Digging a bit deeper I found that CarpetLib's commstate objects never free
memory allocated for their communication buffers (the procbuf objects),
and instead retain that storage in a class static variable (to avoid
constantly allocating and freeing it for every single group in a SYNC
statement).
This effectively means that the size of procbuf can only ever grow and eg
if a large procbuf is needed during recomposing (re-distributing data
after regridding) then that large procbuf stays around even if a "regular"

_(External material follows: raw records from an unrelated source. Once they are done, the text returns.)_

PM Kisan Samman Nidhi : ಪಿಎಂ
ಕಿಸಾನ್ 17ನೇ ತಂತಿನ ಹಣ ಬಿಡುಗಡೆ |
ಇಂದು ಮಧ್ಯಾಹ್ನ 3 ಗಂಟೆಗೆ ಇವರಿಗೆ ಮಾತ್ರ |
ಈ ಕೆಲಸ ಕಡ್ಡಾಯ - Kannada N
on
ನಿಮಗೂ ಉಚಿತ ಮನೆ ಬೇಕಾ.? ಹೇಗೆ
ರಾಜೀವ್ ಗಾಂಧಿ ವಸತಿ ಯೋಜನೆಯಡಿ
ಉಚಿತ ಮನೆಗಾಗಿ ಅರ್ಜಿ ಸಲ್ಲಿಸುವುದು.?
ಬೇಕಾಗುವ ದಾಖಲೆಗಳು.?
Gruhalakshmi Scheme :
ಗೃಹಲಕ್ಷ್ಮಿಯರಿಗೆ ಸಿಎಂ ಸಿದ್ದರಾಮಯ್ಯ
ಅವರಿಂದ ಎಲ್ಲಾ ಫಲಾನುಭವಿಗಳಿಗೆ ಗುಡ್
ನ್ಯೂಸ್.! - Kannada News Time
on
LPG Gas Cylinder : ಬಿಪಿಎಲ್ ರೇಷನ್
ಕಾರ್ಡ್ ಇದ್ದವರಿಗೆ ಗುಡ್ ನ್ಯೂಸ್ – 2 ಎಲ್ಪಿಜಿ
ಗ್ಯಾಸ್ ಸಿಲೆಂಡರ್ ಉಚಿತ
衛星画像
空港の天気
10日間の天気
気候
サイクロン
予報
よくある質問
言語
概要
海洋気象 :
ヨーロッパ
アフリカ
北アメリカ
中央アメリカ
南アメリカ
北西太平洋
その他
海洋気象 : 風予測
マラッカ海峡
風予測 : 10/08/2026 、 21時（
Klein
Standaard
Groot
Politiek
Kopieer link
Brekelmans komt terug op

SYNC (ie. a ghost zone sync and prolongation) would need much less storage
for the communication buffers.
I have tested this guess by editing comm_state::procbufdesc::reinitialize
in commstate.cc to read:
{{{
#!c++
// Note: calling resize(0) instead of clear() ensures that the
// vector capacity does not change
#if 0
sendbufbase.resize(0);
recvbufbase.resize(0);
#else
{vector<char> empty; sendbufbase.swap(empty);}
{vector<char> empty; recvbufbase.swap(empty);}
#endif
}}}
so that storage is actually freed (not that a call to clear() would not
guarantee to free storage either, contrary to what the comment may imply,
see http://www.cplusplus.com/reference/vector/vector/clear/).
So there is no memory leak in the sense that no memory is lost and all
memory is properly accounted for by Carpet. There is also an upper bound
on how much storage the procbufs could take (though that max may be on the
size of a full refinement level for the largest group of variables).
However there can clearly be an increase in storage used if a minor change
in grid structure (as what happens in iteration 2048 of the example, where
box 3 just changes size a bit, it existed before already) can lead to a
large amount of data needing to be communicated (maybe b/c the assignment
of patches to ranks changed).
My change is probably not what one wants to keep in the code (since the
comment indicates that the original author did not want to free/allocate
the buffers all the time), but a change that only frees the buffers after
a regrid would seem useful to me (and not hard to implement I hope).